Like a shore line of a lake.
“What the hell is that?” “I told you.” He got up, leaving her alone in bed. He opened the front door, creeping out into the hallway. He pressed his head against the neighbor’s door.
He heard nothing.
He went back inside, fumbling his way through the darkness back to the bedroom. “I couldn’t hear-” He stopped. She was gone. He checked the bathroom, but it was empty. “Sweetheart?” He searched the entire apartment, but she was gone. The sound returned. Water. Louder this time. He went back to the front door, but stopped suddenly.
It was wet.
He opened the door.
The hallway was gone. The whole building was gone. He looked out, and just saw water in every direction, his apartment floating on this dark sea.
He felt lonely.
He closed the door. The sound disappeared.

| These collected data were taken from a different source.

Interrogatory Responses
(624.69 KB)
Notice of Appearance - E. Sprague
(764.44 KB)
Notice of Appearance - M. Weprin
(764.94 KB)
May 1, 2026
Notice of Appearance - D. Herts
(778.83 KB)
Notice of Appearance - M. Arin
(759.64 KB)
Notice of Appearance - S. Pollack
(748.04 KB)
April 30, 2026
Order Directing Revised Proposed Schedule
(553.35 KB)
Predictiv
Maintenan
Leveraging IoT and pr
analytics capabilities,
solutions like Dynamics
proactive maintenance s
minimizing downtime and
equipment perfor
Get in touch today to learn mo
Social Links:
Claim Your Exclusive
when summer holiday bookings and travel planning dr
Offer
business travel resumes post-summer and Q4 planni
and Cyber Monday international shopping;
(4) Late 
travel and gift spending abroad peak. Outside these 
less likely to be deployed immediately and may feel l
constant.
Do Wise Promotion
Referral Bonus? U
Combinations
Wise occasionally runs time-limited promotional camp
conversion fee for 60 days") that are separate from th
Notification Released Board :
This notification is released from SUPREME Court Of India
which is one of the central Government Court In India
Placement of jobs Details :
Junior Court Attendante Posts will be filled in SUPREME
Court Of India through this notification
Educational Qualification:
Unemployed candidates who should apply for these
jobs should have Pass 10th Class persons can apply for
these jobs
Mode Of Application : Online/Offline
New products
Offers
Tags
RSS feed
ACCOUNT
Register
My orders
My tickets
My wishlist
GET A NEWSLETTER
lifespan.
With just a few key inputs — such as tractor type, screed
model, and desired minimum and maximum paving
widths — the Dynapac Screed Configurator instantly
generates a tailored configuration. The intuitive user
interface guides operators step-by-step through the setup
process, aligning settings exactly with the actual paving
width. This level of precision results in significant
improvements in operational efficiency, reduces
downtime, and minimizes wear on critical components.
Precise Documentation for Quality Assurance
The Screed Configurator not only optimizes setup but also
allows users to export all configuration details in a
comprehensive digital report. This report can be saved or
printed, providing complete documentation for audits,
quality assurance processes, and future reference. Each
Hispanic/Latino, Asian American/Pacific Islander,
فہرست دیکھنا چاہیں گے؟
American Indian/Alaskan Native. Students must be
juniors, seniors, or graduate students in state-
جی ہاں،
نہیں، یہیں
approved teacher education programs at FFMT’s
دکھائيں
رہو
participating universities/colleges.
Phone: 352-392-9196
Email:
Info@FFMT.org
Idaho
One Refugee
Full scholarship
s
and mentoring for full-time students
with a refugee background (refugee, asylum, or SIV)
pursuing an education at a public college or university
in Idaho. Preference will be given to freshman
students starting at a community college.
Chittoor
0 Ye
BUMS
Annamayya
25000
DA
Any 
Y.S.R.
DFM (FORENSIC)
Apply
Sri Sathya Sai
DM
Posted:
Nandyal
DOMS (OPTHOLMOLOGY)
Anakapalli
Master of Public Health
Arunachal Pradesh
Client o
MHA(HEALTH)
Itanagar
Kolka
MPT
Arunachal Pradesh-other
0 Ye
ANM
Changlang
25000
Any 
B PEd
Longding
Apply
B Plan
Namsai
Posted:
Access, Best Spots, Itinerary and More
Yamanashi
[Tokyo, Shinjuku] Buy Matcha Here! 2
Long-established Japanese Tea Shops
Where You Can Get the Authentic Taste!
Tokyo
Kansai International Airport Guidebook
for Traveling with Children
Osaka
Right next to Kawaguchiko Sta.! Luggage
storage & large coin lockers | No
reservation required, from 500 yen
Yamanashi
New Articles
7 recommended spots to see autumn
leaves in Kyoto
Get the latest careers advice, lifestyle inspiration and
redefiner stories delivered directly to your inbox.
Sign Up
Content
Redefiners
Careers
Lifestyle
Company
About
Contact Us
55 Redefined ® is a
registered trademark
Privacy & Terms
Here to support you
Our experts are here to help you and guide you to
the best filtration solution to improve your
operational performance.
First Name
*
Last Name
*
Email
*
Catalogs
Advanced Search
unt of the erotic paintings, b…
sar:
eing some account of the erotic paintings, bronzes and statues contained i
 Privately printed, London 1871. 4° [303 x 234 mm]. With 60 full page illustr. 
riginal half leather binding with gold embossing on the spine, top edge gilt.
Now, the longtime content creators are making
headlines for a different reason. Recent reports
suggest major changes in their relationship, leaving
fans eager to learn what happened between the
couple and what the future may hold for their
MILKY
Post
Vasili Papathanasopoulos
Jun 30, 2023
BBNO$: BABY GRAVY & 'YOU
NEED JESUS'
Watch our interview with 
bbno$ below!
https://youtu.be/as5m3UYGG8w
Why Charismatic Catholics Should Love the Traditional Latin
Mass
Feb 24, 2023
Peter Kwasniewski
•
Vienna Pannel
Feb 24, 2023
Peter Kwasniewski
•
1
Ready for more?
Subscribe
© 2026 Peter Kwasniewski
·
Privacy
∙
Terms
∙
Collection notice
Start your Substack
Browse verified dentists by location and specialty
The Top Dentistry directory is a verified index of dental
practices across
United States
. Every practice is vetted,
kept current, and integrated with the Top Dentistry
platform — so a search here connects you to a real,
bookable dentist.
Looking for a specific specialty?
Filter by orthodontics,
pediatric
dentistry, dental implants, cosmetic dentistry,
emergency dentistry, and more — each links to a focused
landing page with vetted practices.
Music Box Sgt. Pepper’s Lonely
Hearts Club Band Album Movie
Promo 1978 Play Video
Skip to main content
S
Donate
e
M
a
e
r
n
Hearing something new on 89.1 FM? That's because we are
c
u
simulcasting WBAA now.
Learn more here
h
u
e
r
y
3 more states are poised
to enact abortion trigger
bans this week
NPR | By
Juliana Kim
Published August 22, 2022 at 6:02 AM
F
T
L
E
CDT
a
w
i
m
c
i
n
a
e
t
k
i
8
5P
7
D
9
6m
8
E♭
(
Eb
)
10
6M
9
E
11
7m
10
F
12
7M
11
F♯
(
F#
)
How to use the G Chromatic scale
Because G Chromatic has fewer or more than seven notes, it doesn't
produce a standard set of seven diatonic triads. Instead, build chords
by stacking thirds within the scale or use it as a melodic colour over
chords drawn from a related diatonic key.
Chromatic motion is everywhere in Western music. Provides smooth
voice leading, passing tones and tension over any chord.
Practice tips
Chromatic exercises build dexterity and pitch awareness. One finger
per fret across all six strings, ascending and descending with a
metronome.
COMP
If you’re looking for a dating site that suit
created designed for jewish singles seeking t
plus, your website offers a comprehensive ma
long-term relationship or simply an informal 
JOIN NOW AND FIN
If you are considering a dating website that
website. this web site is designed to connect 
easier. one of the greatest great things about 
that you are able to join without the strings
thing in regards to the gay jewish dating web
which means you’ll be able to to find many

He went back to bed. She was still gone. He wrapped himself up tight and closed his eyes.
“I hear water.” It was her. He opened his eyes to see her standing in the doorway. “Where did you go?” He asked her. He sat up, studying her. He saw now, she was drenched. Her hair was dripping water onto the floor, a small puddle forming at her feet. “What happened to you?” He asked. She didn’t answer him. Instead, she turned and walked away. “Hey!” He jumped up to follow her, but she was gone. The hallway was empty. He had to follow her. Footprints. Wet footprints in the carpet. He followed them, one by one, until they led him back to the front door. He hesitated, scared of what he might see. He opened the door. The normal hallway greeted him. The footprints were gone. He closed the door again.
He could think of nothing else to do except try and sleep. It was still late, or early. Either way.
Back in bed, he did his best to sleep. He tried to think of things that were not her, that were not water, that were not of loneliness. He discovered that is a difficult task while alone at night.
He thought of her. He imagined water. An overwhelming wave. The deep dark impenetrable depths of an impossibly deep ocean.
He thought of loneliness.
A small droplet landed on his head. He wiped it away.
Another. He opened his eyes.
His ceiling was dripping. Swelling, bulging, like a torrent of water was about to crash through. Out of the corner of his eyes, he saw her.
She was there, in bed with him, except… She was swollen, bloated, her skin was washed of all color. as if she’d been under water for weeks.
She’d been dead a long time now.
He jumped out of bed and raced to the front door. He charged out and landed with a splash. The building was gone. It was just water, everywhere he looked. He scrambled back onto his door stop, but the door wouldn’t open. He was locked out. He pressed himself against the door overlooking a vast ocean.
Below him, he saw her. She was there, in the depths, looking up at him. It was dark where she was, dark and cold. She didn’t look happy, but she didn’t look sad either. She just was, as if she was where she was supposed to be. That was her place.
He thought of her, he thought of loneliness. He dipped his foot into the water, just to test it. Her expression was inviting, and he felt that if he joined her, he would be happy. No more loneliness.
He fell awkwardly into the water and went under. Water filled his ears. He couldn’t hold his breath for too long, and tried to swim to the surface. Her arm reached up and grabbed his ankle, stopping him in place. For a moment he panicked, his oxygen was running low. He desperately tried to swim upward for air, but she was pulling him further and further down. Down to her.
He couldn’t breath, but she held him tight. She looked in his eyes. Her eyes held peace, tranquility. He relaxed.
The air left his lungs as water poured in. He tensed for a moment, but just for a moment. It filled him. He was with her now. No more loneliness, no more sadness.
Just quiet, calm.
Today is well past the first day of the rest of your life.